_Exercise aim_:
First find the line with "Malayalam Krishi (Agriculture)" in the entries below, then set down exactly every line through the line with "Funktionalität gewähren können.", that line included.

[Records from a data collection]
Content starts

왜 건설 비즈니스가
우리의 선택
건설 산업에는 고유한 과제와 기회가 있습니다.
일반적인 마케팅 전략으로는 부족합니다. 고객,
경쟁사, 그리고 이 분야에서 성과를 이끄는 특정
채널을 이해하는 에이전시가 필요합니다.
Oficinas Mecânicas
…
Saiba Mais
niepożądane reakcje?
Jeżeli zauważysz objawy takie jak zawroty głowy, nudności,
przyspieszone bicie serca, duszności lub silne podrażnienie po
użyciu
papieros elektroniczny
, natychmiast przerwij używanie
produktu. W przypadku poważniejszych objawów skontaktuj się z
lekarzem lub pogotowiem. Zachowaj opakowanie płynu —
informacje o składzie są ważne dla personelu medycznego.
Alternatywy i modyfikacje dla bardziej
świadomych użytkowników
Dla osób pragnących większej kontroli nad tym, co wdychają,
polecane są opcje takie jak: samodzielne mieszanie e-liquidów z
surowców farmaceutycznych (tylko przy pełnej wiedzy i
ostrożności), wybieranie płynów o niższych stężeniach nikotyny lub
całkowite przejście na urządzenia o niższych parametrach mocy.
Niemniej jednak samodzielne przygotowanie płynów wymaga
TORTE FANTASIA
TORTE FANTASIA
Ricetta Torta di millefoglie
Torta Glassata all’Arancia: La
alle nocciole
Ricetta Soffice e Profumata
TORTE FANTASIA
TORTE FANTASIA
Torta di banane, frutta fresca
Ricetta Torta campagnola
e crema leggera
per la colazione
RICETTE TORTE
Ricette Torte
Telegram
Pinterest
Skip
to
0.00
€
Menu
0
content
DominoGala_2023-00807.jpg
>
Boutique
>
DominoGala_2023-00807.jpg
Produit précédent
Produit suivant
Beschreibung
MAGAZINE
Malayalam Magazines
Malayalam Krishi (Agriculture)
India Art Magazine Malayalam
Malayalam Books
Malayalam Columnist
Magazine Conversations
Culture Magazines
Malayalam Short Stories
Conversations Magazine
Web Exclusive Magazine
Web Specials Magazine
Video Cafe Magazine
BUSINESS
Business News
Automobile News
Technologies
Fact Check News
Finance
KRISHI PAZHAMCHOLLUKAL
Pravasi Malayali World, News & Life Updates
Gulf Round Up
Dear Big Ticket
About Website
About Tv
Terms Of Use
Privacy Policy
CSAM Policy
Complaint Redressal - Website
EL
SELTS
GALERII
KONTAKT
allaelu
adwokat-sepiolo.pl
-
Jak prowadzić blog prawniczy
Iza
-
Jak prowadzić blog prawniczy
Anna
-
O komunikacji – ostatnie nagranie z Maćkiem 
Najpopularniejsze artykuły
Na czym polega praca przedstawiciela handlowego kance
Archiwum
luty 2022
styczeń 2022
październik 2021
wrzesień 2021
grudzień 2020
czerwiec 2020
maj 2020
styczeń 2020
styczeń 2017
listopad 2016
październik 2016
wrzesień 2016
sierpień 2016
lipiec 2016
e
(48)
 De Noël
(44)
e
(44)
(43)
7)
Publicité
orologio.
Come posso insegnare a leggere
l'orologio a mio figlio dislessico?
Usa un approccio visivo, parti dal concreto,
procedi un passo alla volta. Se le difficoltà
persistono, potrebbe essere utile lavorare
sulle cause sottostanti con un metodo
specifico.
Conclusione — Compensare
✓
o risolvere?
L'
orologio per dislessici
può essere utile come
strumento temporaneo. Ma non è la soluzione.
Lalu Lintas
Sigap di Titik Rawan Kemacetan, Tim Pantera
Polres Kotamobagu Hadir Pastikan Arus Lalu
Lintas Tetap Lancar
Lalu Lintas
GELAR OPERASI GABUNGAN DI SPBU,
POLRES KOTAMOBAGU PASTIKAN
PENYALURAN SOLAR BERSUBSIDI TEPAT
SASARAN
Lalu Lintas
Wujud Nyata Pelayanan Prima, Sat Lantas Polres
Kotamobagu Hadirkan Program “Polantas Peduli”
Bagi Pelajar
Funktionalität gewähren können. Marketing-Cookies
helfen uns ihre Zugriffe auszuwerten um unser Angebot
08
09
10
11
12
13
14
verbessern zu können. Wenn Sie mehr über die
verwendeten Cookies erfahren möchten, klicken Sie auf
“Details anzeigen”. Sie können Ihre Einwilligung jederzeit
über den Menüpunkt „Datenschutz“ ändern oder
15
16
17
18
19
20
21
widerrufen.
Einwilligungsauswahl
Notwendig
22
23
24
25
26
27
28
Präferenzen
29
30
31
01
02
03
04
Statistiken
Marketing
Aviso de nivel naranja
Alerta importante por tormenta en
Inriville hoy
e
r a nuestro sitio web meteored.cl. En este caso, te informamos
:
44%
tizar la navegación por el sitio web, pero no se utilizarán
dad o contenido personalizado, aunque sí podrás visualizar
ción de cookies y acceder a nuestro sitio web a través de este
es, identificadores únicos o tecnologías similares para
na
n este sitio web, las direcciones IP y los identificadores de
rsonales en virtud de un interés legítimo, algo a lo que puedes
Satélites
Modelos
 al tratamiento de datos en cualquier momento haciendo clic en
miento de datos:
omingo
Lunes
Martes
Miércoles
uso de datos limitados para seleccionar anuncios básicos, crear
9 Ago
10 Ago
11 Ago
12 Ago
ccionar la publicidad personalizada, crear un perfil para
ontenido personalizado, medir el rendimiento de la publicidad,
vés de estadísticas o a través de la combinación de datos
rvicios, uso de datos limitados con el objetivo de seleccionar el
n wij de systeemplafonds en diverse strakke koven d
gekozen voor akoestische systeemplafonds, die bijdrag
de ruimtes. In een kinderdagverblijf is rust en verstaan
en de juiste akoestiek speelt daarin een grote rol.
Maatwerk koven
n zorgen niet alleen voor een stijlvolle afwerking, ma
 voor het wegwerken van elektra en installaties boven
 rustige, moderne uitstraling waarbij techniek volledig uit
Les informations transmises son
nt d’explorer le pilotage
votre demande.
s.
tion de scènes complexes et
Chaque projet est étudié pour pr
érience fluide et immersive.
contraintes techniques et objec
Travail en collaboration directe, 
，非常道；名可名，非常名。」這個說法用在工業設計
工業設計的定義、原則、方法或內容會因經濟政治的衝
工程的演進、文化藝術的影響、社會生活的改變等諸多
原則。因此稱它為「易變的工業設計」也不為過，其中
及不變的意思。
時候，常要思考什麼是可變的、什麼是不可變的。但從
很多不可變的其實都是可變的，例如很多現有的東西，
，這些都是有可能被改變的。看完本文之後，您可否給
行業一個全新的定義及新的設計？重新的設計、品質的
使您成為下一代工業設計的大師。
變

Content ends

_Response to this exercise_:
Malayalam Krishi (Agriculture)
India Art Magazine Malayalam
Malayalam Books
Malayalam Columnist
Magazine Conversations
Culture Magazines
Malayalam Short Stories
Conversations Magazine
Web Exclusive Magazine
Web Specials Magazine
Video Cafe Magazine
BUSINESS
Business News
Automobile News
Technologies
Fact Check News
Finance
KRISHI PAZHAMCHOLLUKAL
Pravasi Malayali World, News & Life Updates
Gulf Round Up
Dear Big Ticket
About Website
About Tv
Terms Of Use
Privacy Policy
CSAM Policy
Complaint Redressal - Website
EL
SELTS
GALERII
KONTAKT
allaelu
adwokat-sepiolo.pl
-
Jak prowadzić blog prawniczy
Iza
-
Jak prowadzić blog prawniczy
Anna
-
O komunikacji – ostatnie nagranie z Maćkiem 
Najpopularniejsze artykuły
Na czym polega praca przedstawiciela handlowego kance
Archiwum
luty 2022
styczeń 2022
październik 2021
wrzesień 2021
grudzień 2020
czerwiec 2020
maj 2020
styczeń 2020
styczeń 2017
listopad 2016
październik 2016
wrzesień 2016
sierpień 2016
lipiec 2016
e
(48)
 De Noël
(44)
e
(44)
(43)
7)
Publicité
orologio.
Come posso insegnare a leggere
l'orologio a mio figlio dislessico?
Usa un approccio visivo, parti dal concreto,
procedi un passo alla volta. Se le difficoltà
persistono, potrebbe essere utile lavorare
sulle cause sottostanti con un metodo
specifico.
Conclusione — Compensare
✓
o risolvere?
L'
orologio per dislessici
può essere utile come
strumento temporaneo. Ma non è la soluzione.
Lalu Lintas
Sigap di Titik Rawan Kemacetan, Tim Pantera
Polres Kotamobagu Hadir Pastikan Arus Lalu
Lintas Tetap Lancar
Lalu Lintas
GELAR OPERASI GABUNGAN DI SPBU,
POLRES KOTAMOBAGU PASTIKAN
PENYALURAN SOLAR BERSUBSIDI TEPAT
SASARAN
Lalu Lintas
Wujud Nyata Pelayanan Prima, Sat Lantas Polres
Kotamobagu Hadirkan Program “Polantas Peduli”
Bagi Pelajar
Funktionalität gewähren können. Marketing-Cookies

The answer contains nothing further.